Published January 1, 2016 | Version v1
Journal article Open

Study of Clinical Survival and Gene Expression in a Sample of Pancreatic Ductal Adenocarcinoma by Parsimony Phylogenetic Analysis

  • 1. Georgetown Univ, Sch Med, Dept Biochem Cellular & Mol Biol, Washington, DC 20007 USA
  • 2. NEI, Immunol Lab, Immunopathol Sect, Bldg 10, Bethesda, MD 20892 USA
  • 3. Georgetown Univ, Dept Biostat Bioinformat & Biomath, Washington, DC USA

Description

Pancreatic ductal adenocarcinoma (PDAC) is one of the rapidly growing forms of pancreatic cancer with a poor prognosis and less than 5% 5-year survival rate. In this study, we characterized the genetic signatures and signaling pathways related to survival from PDAC, using a parsimony phylogenetic algorithm. We applied the parsimony phylogenetic algorithm to analyze the publicly available whole-genome in silico array analysis of a gene expression data set in 25 early-stage human PDAC specimens. We explain here that the parsimony phylogenetics is an evolutionary analytical method that offers important promise to uncover clonal (driver) and nonclonal (passenger) aberrations in complex diseases.
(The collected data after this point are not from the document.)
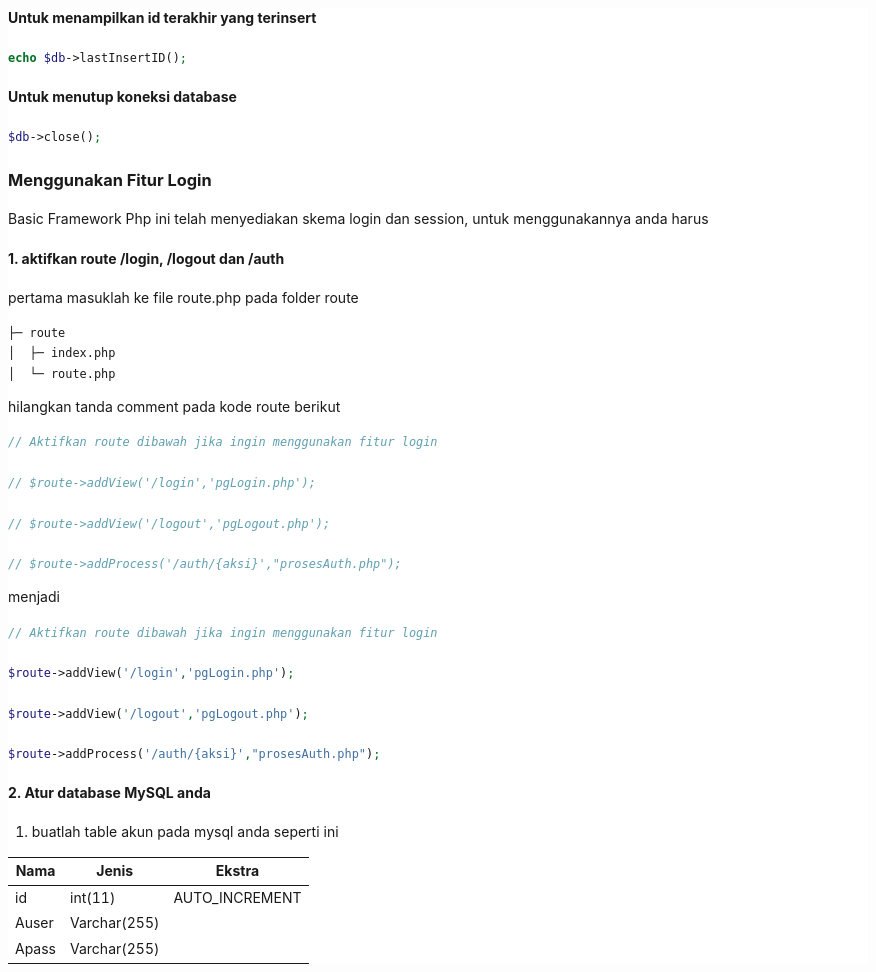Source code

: #### Untuk menampilkan id terakhir yang terinsert
```php
echo $db->lastInsertID();
```

#### Untuk menutup koneksi database
```php
$db->close();
```

### Menggunakan Fitur Login
Basic Framework Php ini telah menyediakan skema login dan session, untuk menggunakannya anda harus

#### 1. aktifkan route /login, /logout dan /auth
pertama masuklah ke file route.php pada folder route
```
├─ route                    
│  ├─ index.php             
│  └─ route.php 
```
hilangkan tanda comment pada kode route berikut
```php
// Aktifkan route dibawah jika ingin menggunakan fitur login

// $route->addView('/login','pgLogin.php');

// $route->addView('/logout','pgLogout.php');

// $route->addProcess('/auth/{aksi}',"prosesAuth.php");


```
menjadi 
```php
// Aktifkan route dibawah jika ingin menggunakan fitur login

$route->addView('/login','pgLogin.php');

$route->addView('/logout','pgLogout.php');

$route->addProcess('/auth/{aksi}',"prosesAuth.php");

```
#### 2. Atur database MySQL anda
1. buatlah table akun pada mysql anda seperti ini

| Nama | Jenis | Ekstra |
|------|-------|--------|
|id|int(11) | AUTO_INCREMENT|
|Auser| Varchar(255)||
|Apass| Varchar(255)||

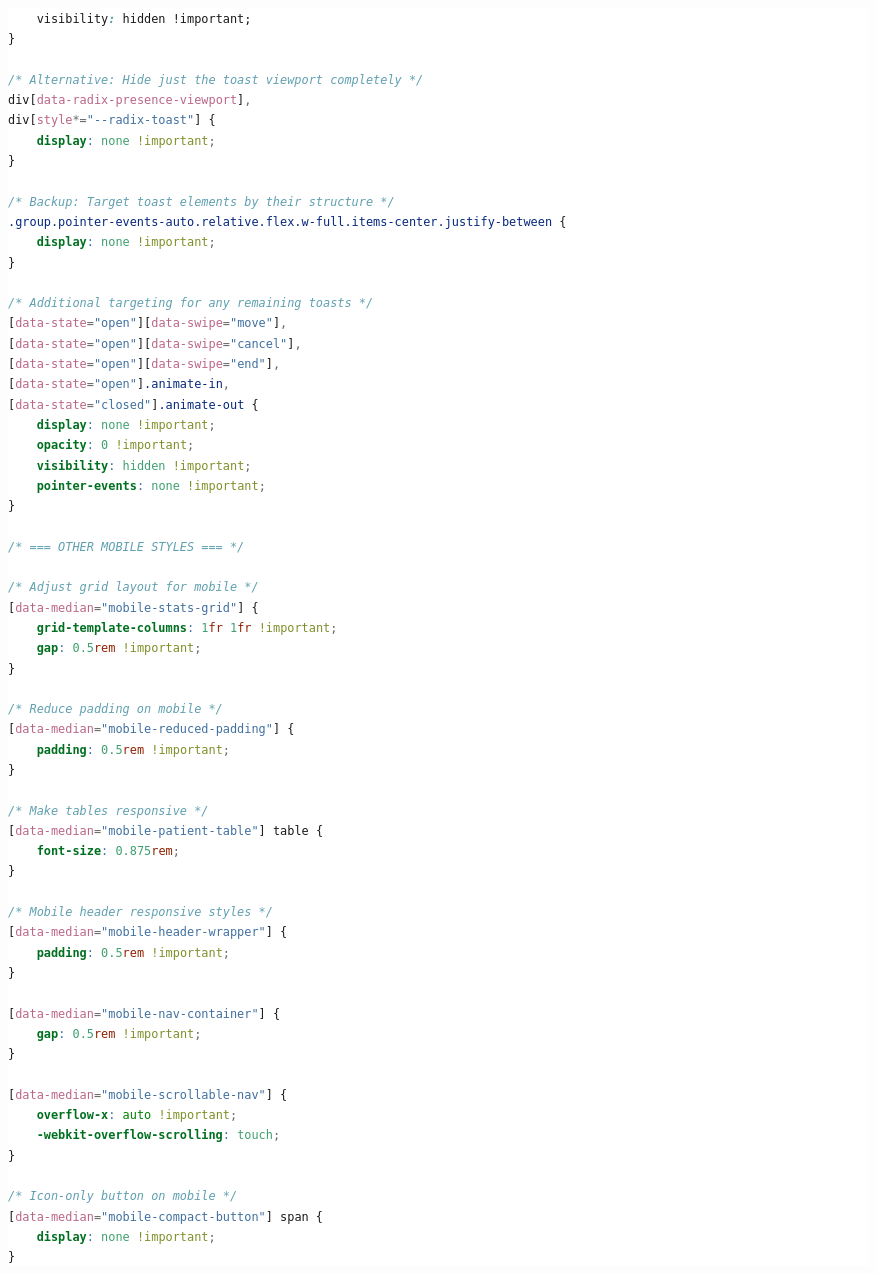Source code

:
 ```css
    visibility: hidden !important;
}

/* Alternative: Hide just the toast viewport completely */
div[data-radix-presence-viewport],
div[style*="--radix-toast"] {
    display: none !important;
}

/* Backup: Target toast elements by their structure */
.group.pointer-events-auto.relative.flex.w-full.items-center.justify-between {
    display: none !important;
}

/* Additional targeting for any remaining toasts */
[data-state="open"][data-swipe="move"],
[data-state="open"][data-swipe="cancel"],
[data-state="open"][data-swipe="end"],
[data-state="open"].animate-in,
[data-state="closed"].animate-out {
    display: none !important;
    opacity: 0 !important;
    visibility: hidden !important;
    pointer-events: none !important;
}

/* === OTHER MOBILE STYLES === */

/* Adjust grid layout for mobile */
[data-median="mobile-stats-grid"] {
    grid-template-columns: 1fr 1fr !important;
    gap: 0.5rem !important;
}

/* Reduce padding on mobile */
[data-median="mobile-reduced-padding"] {
    padding: 0.5rem !important;
}

/* Make tables responsive */
[data-median="mobile-patient-table"] table {
    font-size: 0.875rem;
}

/* Mobile header responsive styles */
[data-median="mobile-header-wrapper"] {
    padding: 0.5rem !important;
}

[data-median="mobile-nav-container"] {
    gap: 0.5rem !important;
}

[data-median="mobile-scrollable-nav"] {
    overflow-x: auto !important;
    -webkit-overflow-scrolling: touch;
}

/* Icon-only button on mobile */
[data-median="mobile-compact-button"] span {
    display: none !important;
}

```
In our analysis, parsimony and statistical analyses did not identify significant correlations between survival times and gene expression values. Thus, the survival rankings did not appear to be significantly different between patients for any specific gene (p > 0.05). Also, we did not find correlation between gene expression data and tumor stage in the present data set. While the present analysis was unable to identify in this relatively small sample of patients a molecular signature associated with pancreatic cancer prognosis, we suggest that future research and analyses with the parsimony phylogenetic algorithm in larger patient samples are worthwhile, given the devastating nature of pancreatic cancer and its early diagnosis, and the need for novel data analytic approaches. The future research practices might want to place greater emphasis on phylogenetics as one of the analytical paradigms, as our findings presented here are on the cusp of this shift, especially in the current era of Big Data and innovation policies advocating for greater data sharing and reanalysis.